The argument that certain members of society riot because of their circumstances is utterly insulting to law-abiding people.

There are NO excuses for hurling bricks at the police or nicking plasma TVs and the latest trainers.

Playing the victim card has become the automatic response. Self-appointed spokespeople have been littering our TV screens making excuses for the rampaging scum.

Laws exist to protect people and their properties. If you break these laws then you must face the consequences.

I’m astounded that anyone would even attempt to justify such revolting conduct.

The tardy response and delayed condemnation by our politicians is also shocking.

They should be truly ashamed. The moment it kicked off in Tottenham, the prime minister should have been on the first flight home. Boris Johnson, the mayor of London, was no better.

Of course they have a right to take a holiday, but when London was burning our political elite were nowhere to be seen.

It doesn’t exactly inspire confidence in their ability to protect us from brutal and anarchic yobs.

The shooting of a man by police triggered the riots in Tottenham.

His skin colour is irrelevant.

If a police officer feels his own safety or that of the public is in danger because a man is armed, then in my book it is perfectly acceptable for the officer in question to open fire.

What’s a copper supposed to do, wait to be shot at?

But the police have their hands tied. This is because the last decade has seen them transformed from a ‘force’ to a ‘service’. I want the police to uphold the law, not reach out to those who feel disenfranchised or disengaged. That is the job of politicians.

Personally, I believe the army should have been deployed. I am not suggesting armed soldiers, but it is clear that part of the problem the police faced was a sheer lack of manpower.

Had they seen a team of squaddies blocking their way then the marauding morons would have legged it. So what if a few fists and boots fly?

If it means that hardworking, law-abiding people can feel safe in their homes, and that business owners do not have their livelihoods literally trampled into the ground, then so be it.
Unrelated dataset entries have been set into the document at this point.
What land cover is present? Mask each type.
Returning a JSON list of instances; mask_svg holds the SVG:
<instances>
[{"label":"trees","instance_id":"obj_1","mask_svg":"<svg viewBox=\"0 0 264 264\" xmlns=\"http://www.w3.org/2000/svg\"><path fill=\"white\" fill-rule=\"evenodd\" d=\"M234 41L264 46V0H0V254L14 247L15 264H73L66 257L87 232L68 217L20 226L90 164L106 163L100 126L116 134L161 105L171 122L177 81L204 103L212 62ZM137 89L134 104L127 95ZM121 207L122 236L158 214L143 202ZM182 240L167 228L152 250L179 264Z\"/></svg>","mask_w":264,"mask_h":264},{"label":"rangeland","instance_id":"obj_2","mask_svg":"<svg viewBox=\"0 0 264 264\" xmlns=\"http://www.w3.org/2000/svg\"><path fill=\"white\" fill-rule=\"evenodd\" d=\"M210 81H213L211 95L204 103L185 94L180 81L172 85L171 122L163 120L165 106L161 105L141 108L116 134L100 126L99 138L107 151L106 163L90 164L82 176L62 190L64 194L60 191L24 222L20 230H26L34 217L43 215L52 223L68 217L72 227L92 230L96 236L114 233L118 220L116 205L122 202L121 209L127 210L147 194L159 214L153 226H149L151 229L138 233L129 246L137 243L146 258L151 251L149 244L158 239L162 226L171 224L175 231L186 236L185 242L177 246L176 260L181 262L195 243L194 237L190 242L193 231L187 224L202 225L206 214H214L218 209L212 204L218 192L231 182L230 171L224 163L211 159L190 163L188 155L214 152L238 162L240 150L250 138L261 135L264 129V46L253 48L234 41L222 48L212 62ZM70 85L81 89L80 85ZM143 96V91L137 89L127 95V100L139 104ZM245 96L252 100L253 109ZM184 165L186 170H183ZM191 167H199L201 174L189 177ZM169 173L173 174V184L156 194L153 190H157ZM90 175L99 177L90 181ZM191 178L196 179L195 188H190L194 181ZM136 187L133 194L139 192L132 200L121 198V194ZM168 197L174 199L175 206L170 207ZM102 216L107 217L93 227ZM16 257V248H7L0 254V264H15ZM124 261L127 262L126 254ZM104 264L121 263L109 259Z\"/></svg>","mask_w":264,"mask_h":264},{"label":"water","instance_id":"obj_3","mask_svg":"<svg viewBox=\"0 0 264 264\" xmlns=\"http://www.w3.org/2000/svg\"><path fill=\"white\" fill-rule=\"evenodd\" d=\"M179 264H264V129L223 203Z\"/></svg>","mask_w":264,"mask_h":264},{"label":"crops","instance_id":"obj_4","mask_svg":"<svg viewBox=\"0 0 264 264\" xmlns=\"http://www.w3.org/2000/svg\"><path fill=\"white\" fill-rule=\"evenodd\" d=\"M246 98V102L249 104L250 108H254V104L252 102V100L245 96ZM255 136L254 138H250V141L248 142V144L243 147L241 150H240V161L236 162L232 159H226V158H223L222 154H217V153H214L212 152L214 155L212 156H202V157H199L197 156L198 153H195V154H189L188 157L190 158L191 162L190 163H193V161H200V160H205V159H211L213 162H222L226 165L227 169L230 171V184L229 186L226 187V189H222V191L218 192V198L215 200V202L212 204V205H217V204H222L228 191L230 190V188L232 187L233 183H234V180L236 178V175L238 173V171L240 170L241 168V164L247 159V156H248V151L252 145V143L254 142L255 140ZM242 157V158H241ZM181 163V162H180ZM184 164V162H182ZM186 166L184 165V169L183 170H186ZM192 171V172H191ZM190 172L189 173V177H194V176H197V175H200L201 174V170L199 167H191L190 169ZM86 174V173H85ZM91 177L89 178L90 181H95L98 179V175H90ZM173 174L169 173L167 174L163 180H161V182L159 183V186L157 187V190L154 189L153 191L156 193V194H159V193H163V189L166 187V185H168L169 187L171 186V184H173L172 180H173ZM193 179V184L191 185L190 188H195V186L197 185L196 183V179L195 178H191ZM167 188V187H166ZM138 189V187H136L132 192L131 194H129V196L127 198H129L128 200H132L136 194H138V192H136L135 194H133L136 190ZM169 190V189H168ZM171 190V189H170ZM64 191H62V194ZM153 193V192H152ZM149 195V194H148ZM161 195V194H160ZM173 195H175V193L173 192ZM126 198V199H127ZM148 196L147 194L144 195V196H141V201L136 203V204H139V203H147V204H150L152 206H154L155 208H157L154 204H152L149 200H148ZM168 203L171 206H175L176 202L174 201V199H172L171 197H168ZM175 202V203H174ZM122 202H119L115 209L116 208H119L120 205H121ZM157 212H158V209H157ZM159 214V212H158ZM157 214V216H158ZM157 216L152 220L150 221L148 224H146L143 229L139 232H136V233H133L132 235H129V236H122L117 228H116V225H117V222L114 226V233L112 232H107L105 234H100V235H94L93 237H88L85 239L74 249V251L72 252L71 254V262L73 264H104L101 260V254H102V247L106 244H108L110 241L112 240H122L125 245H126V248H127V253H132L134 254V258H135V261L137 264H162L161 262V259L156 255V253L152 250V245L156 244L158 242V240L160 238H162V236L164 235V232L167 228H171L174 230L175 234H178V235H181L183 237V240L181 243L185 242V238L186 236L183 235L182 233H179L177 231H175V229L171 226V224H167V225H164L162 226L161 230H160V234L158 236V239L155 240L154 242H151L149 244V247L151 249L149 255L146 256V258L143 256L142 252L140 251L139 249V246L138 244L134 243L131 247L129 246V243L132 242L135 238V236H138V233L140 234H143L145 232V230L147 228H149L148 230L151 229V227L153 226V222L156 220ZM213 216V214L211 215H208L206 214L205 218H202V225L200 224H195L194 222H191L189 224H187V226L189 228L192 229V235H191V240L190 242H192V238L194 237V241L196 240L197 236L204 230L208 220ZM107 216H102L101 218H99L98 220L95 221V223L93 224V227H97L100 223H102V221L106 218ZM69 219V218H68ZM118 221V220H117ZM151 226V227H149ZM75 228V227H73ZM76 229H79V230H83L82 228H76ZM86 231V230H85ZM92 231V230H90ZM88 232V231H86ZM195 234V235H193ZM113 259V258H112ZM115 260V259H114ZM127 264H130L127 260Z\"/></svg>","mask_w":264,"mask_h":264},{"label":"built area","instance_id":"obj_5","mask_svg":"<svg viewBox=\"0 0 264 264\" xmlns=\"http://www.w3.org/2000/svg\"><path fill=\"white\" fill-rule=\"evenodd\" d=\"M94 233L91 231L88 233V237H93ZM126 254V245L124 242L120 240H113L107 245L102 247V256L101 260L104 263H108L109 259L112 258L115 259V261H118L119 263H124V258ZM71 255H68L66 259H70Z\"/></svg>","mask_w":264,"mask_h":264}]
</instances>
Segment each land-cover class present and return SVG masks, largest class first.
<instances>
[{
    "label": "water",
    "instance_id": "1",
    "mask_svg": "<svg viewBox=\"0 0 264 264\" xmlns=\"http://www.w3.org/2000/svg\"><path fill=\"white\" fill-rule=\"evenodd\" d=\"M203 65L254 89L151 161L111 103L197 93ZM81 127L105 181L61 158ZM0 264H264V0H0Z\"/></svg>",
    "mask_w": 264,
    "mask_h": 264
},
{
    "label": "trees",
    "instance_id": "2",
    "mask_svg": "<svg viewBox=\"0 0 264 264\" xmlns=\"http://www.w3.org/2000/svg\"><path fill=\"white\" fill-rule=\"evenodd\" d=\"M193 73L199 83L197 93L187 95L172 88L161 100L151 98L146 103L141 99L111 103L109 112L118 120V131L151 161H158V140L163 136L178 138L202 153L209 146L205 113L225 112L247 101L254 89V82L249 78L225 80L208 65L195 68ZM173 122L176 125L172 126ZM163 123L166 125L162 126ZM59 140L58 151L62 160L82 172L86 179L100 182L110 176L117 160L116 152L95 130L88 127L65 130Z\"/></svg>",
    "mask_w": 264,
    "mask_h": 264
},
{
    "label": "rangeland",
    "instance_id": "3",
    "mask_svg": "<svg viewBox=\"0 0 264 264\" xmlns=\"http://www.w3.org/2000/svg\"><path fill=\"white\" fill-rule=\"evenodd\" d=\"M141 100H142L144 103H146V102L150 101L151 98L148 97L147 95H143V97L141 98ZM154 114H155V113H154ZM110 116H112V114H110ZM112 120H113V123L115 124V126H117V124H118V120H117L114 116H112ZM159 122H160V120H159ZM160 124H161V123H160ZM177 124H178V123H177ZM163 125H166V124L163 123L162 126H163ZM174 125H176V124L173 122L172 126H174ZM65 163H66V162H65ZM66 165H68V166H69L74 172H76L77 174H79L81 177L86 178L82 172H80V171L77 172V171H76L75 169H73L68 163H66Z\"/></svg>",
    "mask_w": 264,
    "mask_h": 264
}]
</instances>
Would it really be so bad if a few thugs got a taste of their own medicine?

Despite all the anger and outrage there are, mercifully, some amazing examples of humility and dignity. From the Sikhs who joined forces to protect a nearby mosque, to the hundreds who took to the streets to help clear up their communities.

The man who brought tears to my eyes was bereaved father Tariq Jahan, whose son was killed in the riots in Birmingham as he stood guarding shops from looters.

Calling for calm, this gentleman defused a potentially lethal situation. Mr Jahan is an example to us all.

But it doesn’t matter what my opinions are, or if you agree with them or not.

No, what matters is pegging this horrific and violent behaviour and making sure that it never happens again.

What worries me most, however, is the lack of practical solutions.